First, let’s look at a dotplot created using only a single sequence. This is frequently done to investigate a sequence for the presence of repeats.
(Note - and older version of this exercise stated this kind of anlysis wasn’t normally done; this was written last year before I knew of the use of dotplots for investigating sequence repeats.)
seqinr::dotPlot(leprae_vector, ulcerans_vector, main = "Dotplot of Leprae and Ulcerans Proteins") # add code
There is a lot of consensus along the diagonal and possibly a short repeat of a few amino acids throughout the sequences.

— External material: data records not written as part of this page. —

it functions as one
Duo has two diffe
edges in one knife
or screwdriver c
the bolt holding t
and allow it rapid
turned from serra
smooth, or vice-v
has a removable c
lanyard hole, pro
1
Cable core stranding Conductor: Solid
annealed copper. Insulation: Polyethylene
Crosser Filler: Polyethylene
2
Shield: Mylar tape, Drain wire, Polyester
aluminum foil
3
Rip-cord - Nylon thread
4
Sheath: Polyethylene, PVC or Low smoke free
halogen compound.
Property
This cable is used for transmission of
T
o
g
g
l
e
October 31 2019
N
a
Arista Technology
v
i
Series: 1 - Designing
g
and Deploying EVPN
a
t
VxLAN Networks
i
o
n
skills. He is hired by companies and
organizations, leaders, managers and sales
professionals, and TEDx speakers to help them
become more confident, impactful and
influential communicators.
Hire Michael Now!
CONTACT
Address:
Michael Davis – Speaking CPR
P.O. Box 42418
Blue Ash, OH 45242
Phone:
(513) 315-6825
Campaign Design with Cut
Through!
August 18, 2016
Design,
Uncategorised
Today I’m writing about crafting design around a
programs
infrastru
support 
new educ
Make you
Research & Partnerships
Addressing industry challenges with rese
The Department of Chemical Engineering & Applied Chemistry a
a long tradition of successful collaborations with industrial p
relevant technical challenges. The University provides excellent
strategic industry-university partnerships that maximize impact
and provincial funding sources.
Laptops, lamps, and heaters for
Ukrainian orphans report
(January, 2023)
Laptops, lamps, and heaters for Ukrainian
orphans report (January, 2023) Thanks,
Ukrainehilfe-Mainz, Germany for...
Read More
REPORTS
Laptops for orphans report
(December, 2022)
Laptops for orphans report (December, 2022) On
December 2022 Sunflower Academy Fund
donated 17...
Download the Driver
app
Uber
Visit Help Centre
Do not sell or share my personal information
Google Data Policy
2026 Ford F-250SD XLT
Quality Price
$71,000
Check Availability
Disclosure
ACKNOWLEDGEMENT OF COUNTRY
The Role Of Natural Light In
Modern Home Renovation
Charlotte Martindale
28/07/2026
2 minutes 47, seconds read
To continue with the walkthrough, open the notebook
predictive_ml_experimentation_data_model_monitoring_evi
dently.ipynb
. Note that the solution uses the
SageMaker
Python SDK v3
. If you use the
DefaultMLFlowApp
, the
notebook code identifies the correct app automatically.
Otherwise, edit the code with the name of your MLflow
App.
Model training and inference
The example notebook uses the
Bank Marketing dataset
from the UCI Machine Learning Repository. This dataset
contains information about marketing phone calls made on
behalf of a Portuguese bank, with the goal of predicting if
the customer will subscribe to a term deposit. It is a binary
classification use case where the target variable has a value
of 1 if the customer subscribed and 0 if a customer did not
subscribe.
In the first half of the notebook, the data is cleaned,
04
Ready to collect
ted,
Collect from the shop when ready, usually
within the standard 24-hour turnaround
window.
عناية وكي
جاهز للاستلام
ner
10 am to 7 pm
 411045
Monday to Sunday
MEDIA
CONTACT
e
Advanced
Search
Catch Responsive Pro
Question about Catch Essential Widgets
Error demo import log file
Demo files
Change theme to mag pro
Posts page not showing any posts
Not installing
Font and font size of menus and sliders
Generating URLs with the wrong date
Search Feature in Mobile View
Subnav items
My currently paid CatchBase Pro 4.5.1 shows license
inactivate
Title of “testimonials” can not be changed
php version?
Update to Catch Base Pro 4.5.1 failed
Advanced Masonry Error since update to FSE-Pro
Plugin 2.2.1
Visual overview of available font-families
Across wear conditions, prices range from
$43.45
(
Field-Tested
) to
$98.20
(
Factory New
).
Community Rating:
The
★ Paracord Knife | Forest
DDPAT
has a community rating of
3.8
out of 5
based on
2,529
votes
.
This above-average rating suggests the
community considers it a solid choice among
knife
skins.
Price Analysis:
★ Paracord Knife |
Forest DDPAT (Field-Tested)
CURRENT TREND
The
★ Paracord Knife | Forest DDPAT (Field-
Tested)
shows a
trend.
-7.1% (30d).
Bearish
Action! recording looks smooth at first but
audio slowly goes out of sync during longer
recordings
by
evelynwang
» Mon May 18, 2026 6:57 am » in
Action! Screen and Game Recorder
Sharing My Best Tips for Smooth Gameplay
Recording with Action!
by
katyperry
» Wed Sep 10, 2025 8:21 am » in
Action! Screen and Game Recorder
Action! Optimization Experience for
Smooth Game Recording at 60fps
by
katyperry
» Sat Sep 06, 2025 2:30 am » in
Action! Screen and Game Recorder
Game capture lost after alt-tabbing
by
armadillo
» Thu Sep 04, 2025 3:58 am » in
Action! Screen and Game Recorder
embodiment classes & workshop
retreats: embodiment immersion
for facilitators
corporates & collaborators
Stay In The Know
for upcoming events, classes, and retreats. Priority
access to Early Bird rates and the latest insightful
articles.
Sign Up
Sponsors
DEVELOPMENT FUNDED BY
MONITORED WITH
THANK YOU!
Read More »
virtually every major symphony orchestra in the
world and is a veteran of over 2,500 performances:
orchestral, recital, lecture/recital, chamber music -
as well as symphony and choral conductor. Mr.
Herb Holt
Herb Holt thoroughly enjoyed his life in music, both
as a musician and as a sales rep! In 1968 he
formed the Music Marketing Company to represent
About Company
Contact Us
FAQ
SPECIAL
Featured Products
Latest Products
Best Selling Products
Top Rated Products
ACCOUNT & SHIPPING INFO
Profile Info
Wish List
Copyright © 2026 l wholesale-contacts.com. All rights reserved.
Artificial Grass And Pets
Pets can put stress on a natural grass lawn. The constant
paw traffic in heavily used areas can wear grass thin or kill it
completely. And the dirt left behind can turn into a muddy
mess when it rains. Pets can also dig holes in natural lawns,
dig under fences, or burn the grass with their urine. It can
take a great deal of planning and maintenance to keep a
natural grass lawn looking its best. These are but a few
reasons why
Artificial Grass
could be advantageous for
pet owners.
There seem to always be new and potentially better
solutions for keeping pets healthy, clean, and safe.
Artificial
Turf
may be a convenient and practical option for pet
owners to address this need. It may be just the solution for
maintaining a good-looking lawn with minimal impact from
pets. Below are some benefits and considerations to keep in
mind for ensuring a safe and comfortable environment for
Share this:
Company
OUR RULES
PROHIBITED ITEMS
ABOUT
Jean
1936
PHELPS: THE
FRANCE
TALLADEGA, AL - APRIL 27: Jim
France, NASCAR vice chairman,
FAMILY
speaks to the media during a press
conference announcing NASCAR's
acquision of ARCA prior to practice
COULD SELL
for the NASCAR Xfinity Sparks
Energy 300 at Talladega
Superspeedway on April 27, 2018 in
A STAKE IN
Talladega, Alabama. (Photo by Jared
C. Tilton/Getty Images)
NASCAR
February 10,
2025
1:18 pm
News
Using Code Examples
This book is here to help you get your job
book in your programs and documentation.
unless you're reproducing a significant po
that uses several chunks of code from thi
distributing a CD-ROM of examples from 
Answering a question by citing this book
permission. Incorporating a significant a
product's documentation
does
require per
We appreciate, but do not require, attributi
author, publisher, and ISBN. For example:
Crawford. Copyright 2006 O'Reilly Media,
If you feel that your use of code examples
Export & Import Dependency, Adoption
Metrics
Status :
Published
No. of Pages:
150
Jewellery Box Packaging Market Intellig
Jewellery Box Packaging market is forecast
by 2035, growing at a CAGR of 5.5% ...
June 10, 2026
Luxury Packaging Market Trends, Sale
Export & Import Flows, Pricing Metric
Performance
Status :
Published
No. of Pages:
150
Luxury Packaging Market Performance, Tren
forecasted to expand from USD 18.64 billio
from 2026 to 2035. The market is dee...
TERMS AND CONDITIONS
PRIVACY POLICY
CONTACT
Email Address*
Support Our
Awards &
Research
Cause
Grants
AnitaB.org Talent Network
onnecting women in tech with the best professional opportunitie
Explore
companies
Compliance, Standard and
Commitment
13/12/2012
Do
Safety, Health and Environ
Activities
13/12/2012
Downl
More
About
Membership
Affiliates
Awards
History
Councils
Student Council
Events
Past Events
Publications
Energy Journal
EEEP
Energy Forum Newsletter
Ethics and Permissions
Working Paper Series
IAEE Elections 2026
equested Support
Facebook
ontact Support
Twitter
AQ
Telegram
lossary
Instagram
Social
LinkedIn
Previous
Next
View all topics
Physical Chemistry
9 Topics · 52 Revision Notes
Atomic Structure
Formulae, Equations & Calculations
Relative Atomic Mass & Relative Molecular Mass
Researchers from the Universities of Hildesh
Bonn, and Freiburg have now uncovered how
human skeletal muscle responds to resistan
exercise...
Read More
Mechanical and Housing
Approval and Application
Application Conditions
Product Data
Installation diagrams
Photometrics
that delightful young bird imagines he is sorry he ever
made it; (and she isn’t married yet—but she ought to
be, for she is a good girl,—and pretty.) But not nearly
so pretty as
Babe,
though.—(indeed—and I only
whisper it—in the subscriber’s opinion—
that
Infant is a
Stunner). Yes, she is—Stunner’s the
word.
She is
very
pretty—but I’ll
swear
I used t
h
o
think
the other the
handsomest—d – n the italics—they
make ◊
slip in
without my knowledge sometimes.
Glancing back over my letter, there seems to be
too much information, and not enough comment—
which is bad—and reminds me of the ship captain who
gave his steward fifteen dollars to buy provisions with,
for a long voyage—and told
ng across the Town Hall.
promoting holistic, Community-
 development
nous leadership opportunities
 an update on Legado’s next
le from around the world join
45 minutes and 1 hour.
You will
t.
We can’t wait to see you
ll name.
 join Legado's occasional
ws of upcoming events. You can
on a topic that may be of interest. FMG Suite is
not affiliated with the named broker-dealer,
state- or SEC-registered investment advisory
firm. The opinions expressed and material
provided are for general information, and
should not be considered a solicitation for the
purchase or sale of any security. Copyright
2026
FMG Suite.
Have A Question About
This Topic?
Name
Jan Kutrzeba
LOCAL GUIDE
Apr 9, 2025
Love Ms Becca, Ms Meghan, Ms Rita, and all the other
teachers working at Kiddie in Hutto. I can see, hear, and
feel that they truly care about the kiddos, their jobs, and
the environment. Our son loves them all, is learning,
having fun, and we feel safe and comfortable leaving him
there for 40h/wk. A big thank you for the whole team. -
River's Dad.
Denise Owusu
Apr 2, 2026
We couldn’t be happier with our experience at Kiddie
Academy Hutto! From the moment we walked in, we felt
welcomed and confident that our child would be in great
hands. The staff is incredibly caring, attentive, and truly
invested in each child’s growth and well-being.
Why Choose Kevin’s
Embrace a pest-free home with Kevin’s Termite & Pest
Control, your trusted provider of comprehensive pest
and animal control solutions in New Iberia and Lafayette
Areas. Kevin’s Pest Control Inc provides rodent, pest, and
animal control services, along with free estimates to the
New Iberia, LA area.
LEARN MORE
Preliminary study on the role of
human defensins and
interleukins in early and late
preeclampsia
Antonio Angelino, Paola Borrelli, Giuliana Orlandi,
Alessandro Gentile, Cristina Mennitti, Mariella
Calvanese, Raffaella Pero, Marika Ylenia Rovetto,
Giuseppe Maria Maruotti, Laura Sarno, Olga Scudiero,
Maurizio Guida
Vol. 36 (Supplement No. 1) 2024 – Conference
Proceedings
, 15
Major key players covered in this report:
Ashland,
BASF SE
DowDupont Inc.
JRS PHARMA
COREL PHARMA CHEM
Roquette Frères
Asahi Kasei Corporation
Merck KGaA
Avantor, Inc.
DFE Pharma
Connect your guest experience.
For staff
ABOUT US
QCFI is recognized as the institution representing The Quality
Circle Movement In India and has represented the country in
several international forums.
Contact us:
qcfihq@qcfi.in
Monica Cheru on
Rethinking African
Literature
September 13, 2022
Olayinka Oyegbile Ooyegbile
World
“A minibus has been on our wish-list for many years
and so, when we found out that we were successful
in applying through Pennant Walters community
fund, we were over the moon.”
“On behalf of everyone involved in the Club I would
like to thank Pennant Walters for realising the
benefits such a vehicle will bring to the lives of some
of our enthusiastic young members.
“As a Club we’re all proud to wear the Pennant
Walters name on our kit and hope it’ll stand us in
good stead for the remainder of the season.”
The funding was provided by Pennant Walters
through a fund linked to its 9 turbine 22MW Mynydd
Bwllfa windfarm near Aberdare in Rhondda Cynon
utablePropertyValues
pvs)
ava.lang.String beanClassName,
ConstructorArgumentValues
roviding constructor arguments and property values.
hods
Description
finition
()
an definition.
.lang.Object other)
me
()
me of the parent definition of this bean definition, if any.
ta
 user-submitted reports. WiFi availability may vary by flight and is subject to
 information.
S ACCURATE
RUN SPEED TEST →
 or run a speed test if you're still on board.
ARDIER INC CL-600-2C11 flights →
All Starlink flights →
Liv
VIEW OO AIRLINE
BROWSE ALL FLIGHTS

In the dotplot above, the M. leprae sequence is plotted along the x-axis (horizontal axis), and the M. ulcerans sequence is plotted along the y-axis (vertical axis). The dotplot displays a dot at points where there is an identical amino acid in the two sequences.
For example, if amino acid 53 in the M. leprae sequence is the same amino acid (eg. “W”) as amino acid 70 in the M. ulcerans sequence, then the dotplot will show a dot the position in the plot where x =50 and y =53.
In this case you can see a lot of dots along a diagonal line, which indicates that the two protein sequences contain many identical amino acids at the same (or very similar) positions along their lengths. This is what you would expect, because we know that these two proteins are homologs (related proteins) because they share a close evolutionary history.